Les heures sont comptées pour sauver l'usine de médicaments génériques de Teva, à Mirabel, dont la vente à l'américaine Halo Pharmaceutical est plongée dans l'incertitude.

La transaction censée faire passer l'usine de 350 employés des mains de l'israélienne Teva à l'américaine Halo doit se conclure avant aujourd'hui. Or, au moment de mettre sous presse, hier, les possibilités que la vente avorte semblaient bien réelles.

Selon nos sources, Halo a retiré son offre d'achat suite à un vote des employés syndiqués qui s'est tenu mardi. Les employés ont rejeté avec une majorité de 65% une offre de Halo qui accordait des hausses salariales et maintenait les avantages sociaux des employés, mais leur demandait un important réaménagement des tâches de façon à augmenter la flexibilité de l'usine.

Ni Teva, ni Halo, ni TCA-Québec, le syndicat qui représente quelque 180 travailleurs de l'usine, n'ont voulu commenter la situation.

Le fait qu'environ la moitié des employés du site soient syndiqués a provoqué de vives tensions entre syndiqués et non-syndiqués, au point où des agents de sécurité ont dû être dépêchés sur les lieux, jeudi.

«L'ambiance est très, très lourde. Tout le monde est à couteaux tirés et ça ne prendrait pas grand-chose pour que ça dégénère», a confié une employée à La Presse Affaires.

«On se sent pris en otage», a dit cette employée non-syndiquée, qui estime que les employés syndiqués ont joué avec le feu et compromis l'avenir de l'usine alors que l'industrie pharmaceutique est en plein déclin à Montréal et que les possibilités de se replacer ailleurs sont limitées.

«Les non-syndiqués se font dire des choses par la partie patronale et n'ont pas toute l'histoire. On fait porter tout le blâme sur les syndiqués, alors qu'il me semble y avoir de l'entêtement et de la mauvaise communication tant de la part de la partie syndicale que de la partie patronale», a confié pour sa part un syndiqué, qui se demande notamment pourquoi le vote s'est tenu si près de l'échéance de la transaction.

Les syndiqués disent qu'ils étaient conscients du risque que Halo retire son offre au moment de voter, mais plusieurs croyaient qu'il ne s'agissait que d'un bluff.

Certains cadres ont déjà été avisés de prendre les mesures nécessaires pour que la production de l'usine de Mirabel soit transférée à d'autres sites de production.

Une longue saga

Les événements récents représentent le dernier chapitre d'un long feuilleton. L'usine de Teva a été fondée en 1974 sous le nom de Technilab, avant d'être rachetée par Ratiopharm en 2002. Teva, un géant israélien des médicaments génériques, l'a rachetée à son tour en novembre 2010, avant d'annoncer sa fermeture quelques mois plus tard.

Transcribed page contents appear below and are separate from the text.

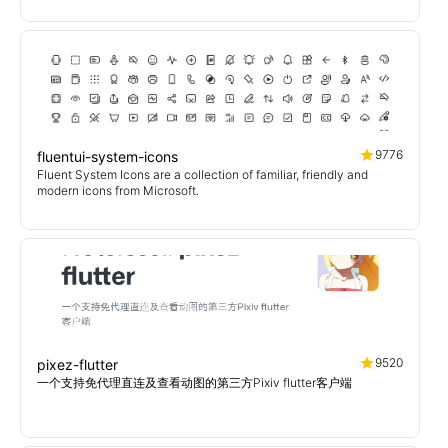
9776
fluentui-system-icons
Fluent System Icons are a collection of familiar, friendly and
modern icons from Microsoft.
9520
pixez-flutter
一个支持免代理直连及查看动图的第三方Pixiv flutter客户端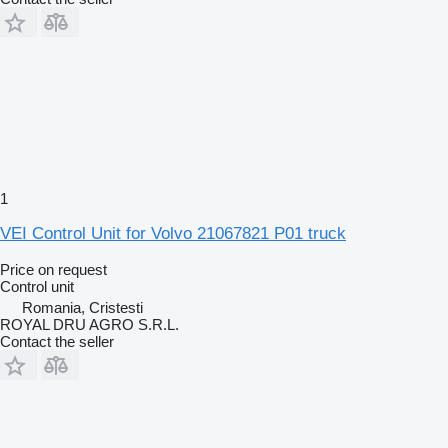
1
VEI Control Unit for Volvo 21067821 P01 truck
Price on request
Control unit
Romania, Cristesti
ROYAL DRU AGRO S.R.L.
Contact the seller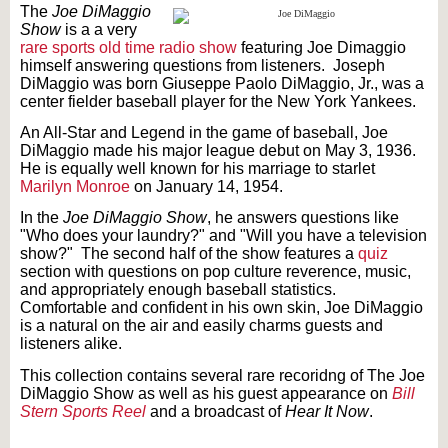
The
Joe DiMaggio
Show
is a a very
rare
sports
old time radio show
featuring Joe Dimaggio
himself answering questions from listeners. Joseph
DiMaggio was born Giuseppe Paolo DiMaggio, Jr., was a
center fielder baseball player for the New York Yankees.
An All-Star and Legend in the game of baseball, Joe
DiMaggio made his major league debut on May 3, 1936.
He is equally well known for his marriage to starlet
Marilyn Monroe
on January 14, 1954.
In the
Joe DiMaggio Show
, he answers questions like
"Who does your laundry?" and "Will you have a television
show?" The second half of the show features a
quiz
section with questions on pop culture reverence, music,
and appropriately enough baseball statistics.
Comfortable and confident in his own skin, Joe DiMaggio
is a natural on the air and easily charms guests and
listeners alike.
This collection contains several rare recoridng of The Joe
DiMaggio Show as well as his guest appearance on
Bill
Stern Sports Reel
and a broadcast of
Hear It Now
.
Text on OTRCAT.com ©2001-2026 OTRCAT INC All Rights Reserved. Reproduction is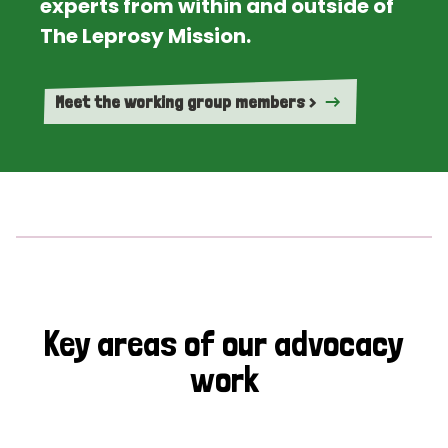
experts from within and outside of
The Leprosy Mission.
Meet the working group members >
Key areas of our advocacy
work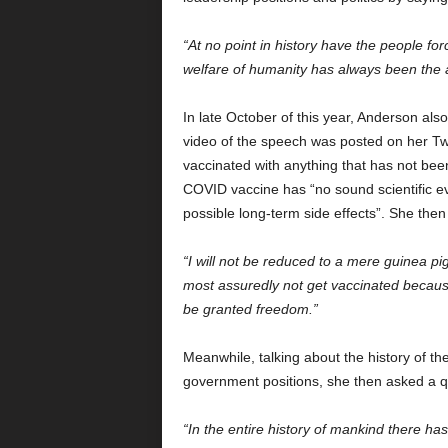
“At no point in history have the people f
welfare of humanity has always been the al
In late October of this year, Anderson al
video of the speech was posted on her Twi
vaccinated with anything that has not bee
COVID vaccine has “no sound scientific ev
possible long-term side effects”. She then 
“I will not be reduced to a mere guinea pi
most assuredly not get vaccinated because
be granted freedom.”
Meanwhile, talking about the history of th
government positions, she then asked a q
“In the entire history of mankind there has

Teva a effectivement fermé le centre de recherche de l'usine en juillet 2011, provoquant une centaine de mises à pied. L'entreprise avait aussi annoncé son intention de fermer l'usine complète si elle ne parvenait pas à la vendre. Personne n'entretenait beaucoup d'espoir à ce sujet jusqu'à ce que Halo, une petite entreprise de 165 employés du New Jersey, se manifeste in extremis en mars dernier.

Halo souhaitait transformer l'usine de Teva en site de sous-traitance qui aurait été utilisé par plusieurs entreprises, la principale étant Teva elle-même. Le fait que la transaction soit maintenant comprise risque donc de toucher aussi Teva.

Le site aurait servi à fabriquer autant des médicaments génériques que des premières formulations pour des produits expérimentaux concoctés par les entreprises biotechnologies. Il aurait desservi à la fois les marchés canadien, américain et européen.

Halo avait promis de conserver au moins 150 des 350 employés, mais plusieurs sources ont dit croire que davantage de travailleurs auraient conservé leur poste.

«Il y avait une possibilité de réembauche si l'usine allait vraiment bien, et on pouvait espérer que jusqu'aux trois quarts des employés conservent leur emploi en fin de compte», a dit Alain Cassista, directeur général de Pharmabio développement, un organisme impliqué dans le reclassement des travailleurs de l'usine de Teva.